Hace unos días la ceremonia de inauguración de los Juegos de la XXXIII Olimpiada, también en París, fue celebrada por su creatividad y también su arrojo, y por volver a combinar lo más profundo de la tradición cultural francesa con los valores, tan franceses como universales, de la libertad, la equidad y la igualdad, no sólo esenciales sino fundamentales en esta época en el que la extrema derecha seduce multitudes y el fascismo más descarado se ovaciona de pie en la nación que se presume ejemplo y guía de toda democracia. La inauguración, bajo la dirección de Thomas Jolly. y que tuvo como escenario el Sena y sus dos riberas, desplegó escenas que alcanzaron momentos sublimes, sin duda, aunque a mi juicio, quizá por nostalgia, ninguno a la altura de la Ópera Goude. Hubo también momentos polémicos, como el tableau vivant que parece haberse referido a La cena de los dioses, cuadro pintado por Jan van Bijlert en 1635, y que miles de cristianos, tan confundidos como ofendidos, pensaron que era La última cena de Leonardo da Vinci, acusando de “mal gusto”, de blasfemo y hasta de satánico al espectáculo. Sin duda, por la manera de extenderse a lo largo de la ciudad —de nuevo, como el desfile ideado por Goude— y por la producción de imágenes memorables —acaso más en la estética del meme que en la hoy “anticuada” de la imagen publicitaria de Goude—, una ceremonia notable. Pero la diversidad cacareada se contradice al minuto siguiente, para sólo citar un caso, con la prohibición del uso de la abaya para las atletas musulmanas francesas. Candil de desfile, oscuridad de políticas reales.
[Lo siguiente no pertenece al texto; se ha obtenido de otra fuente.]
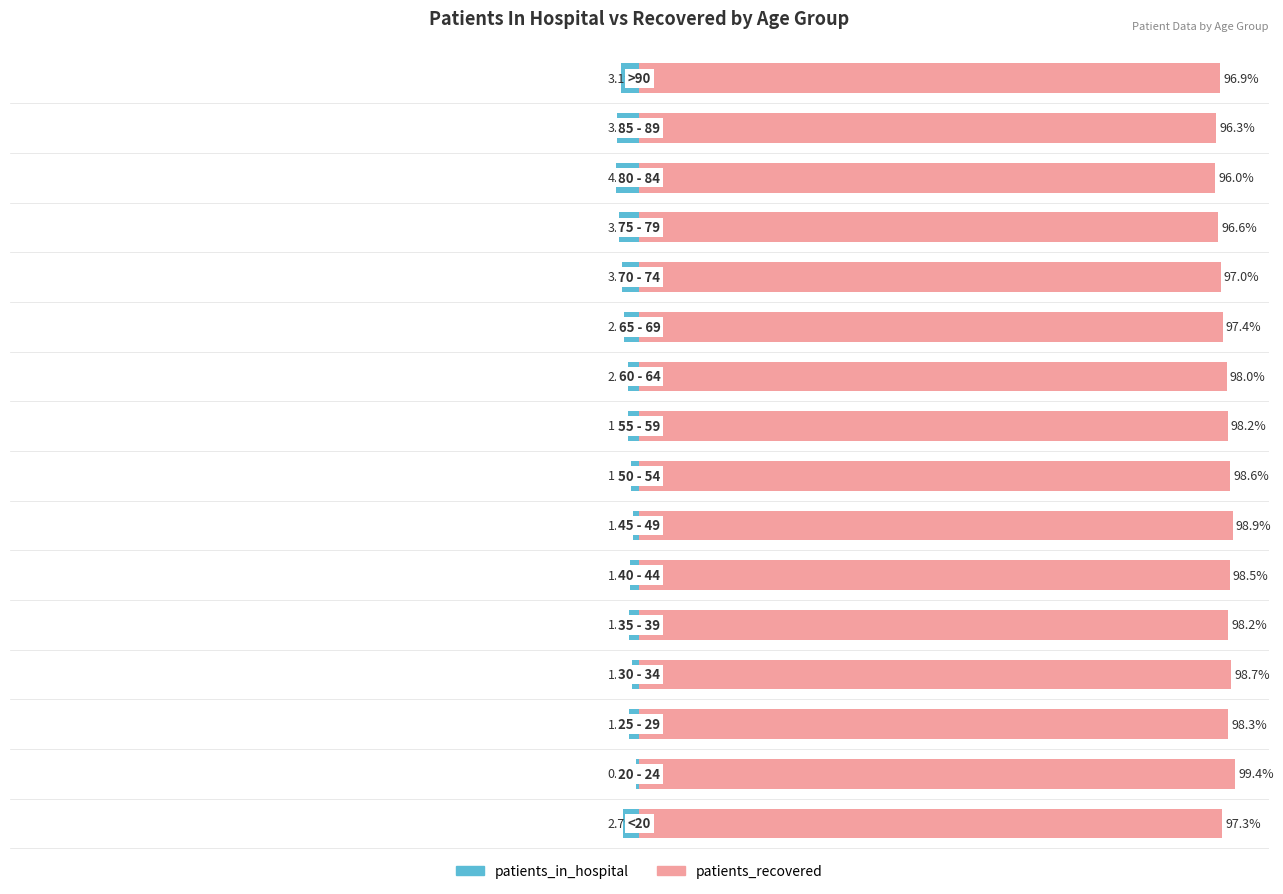

What are all the series names shown in the legend?

patients_in_hospital, patients_recovered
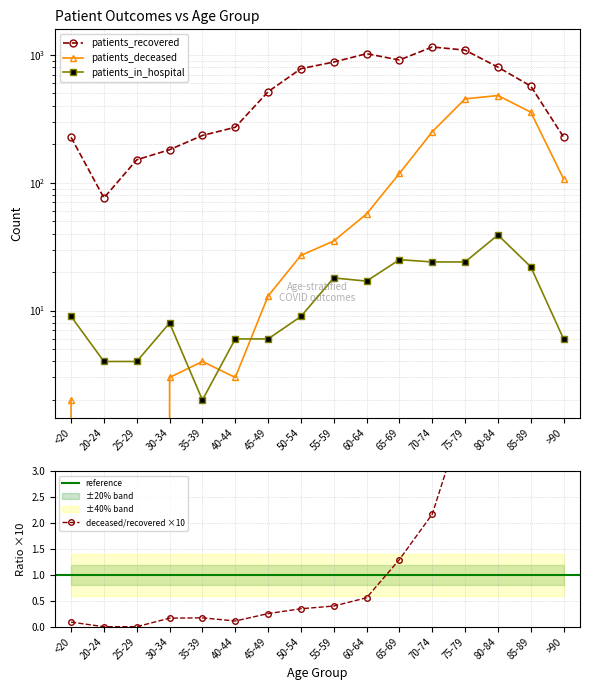

What is the sum of the patients_in_hospital values at 35-39 and 60-64?

19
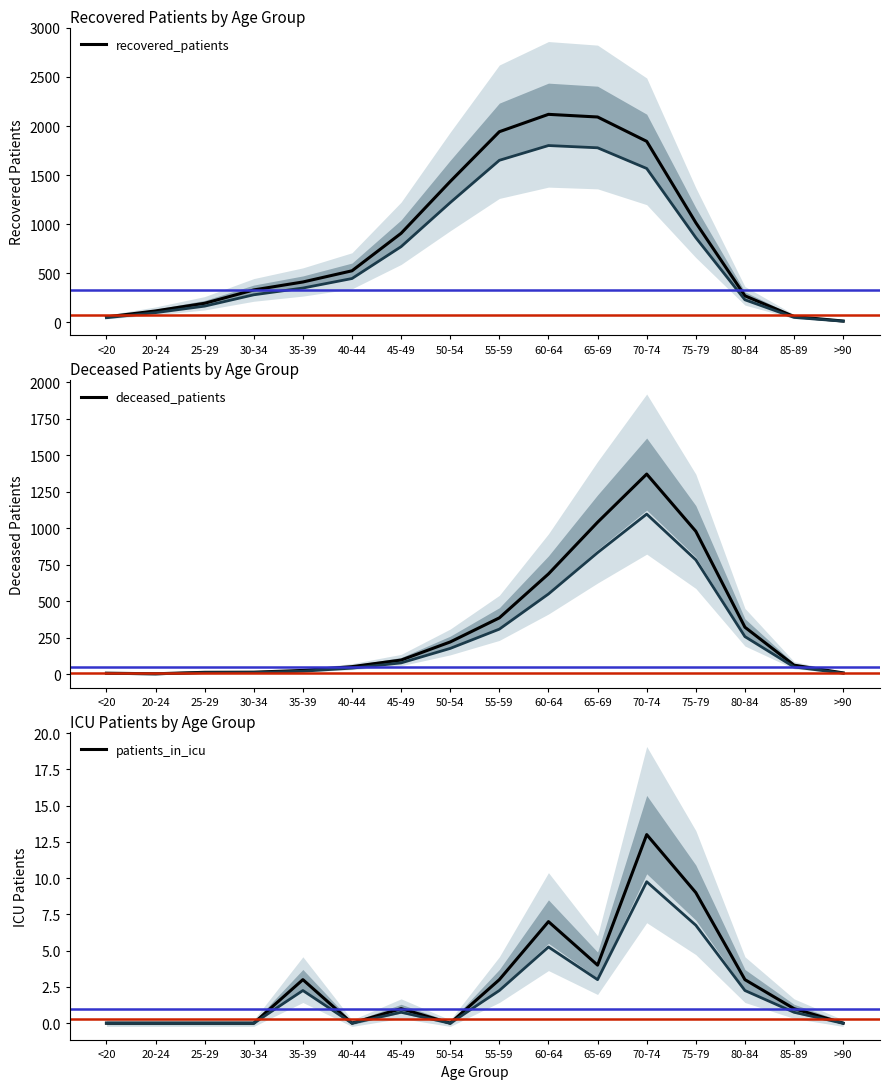

Rank the series at 85-89 from lowest to highest value.

patients_in_icu, recovered_patients, deceased_patients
Hasta ahí: sólo un desfile. No caigamos en el juego con tanta facilidad. Quizá haya diferencias con el desfile que cada noche recorre la main street de Disneylandia o que cada año celebra el Thanksgiving —mayor sofisticación, más capas de lectura, mejor gusto—, pero en el fondo son casi lo mismo: eslóganes a paso redoblado. Como el carnaval, estos desfiles tienen un alcance limitado: la subversión está acotada a la perfección. Y ya sabemos —como vimos varias veces en meses pasados en nuestras ciudades—: un desfile no es lo mismo que una marcha, ni una marcha lo mismo que una protesta, ni una protesta necesariamente una revuelta y, por supuesto, una revuelta no garantiza la revolución. Y, sobre todo, recordando lo que cantó el poeta Gill Scott Herron: así como la revolución no será televisada —aunque quizá atisbemos señales en Tiktok—, tampoco los derechos universales de todas, todos y todes serán cumplidos y respetados a punta de desfiles y ceremonias de inauguración.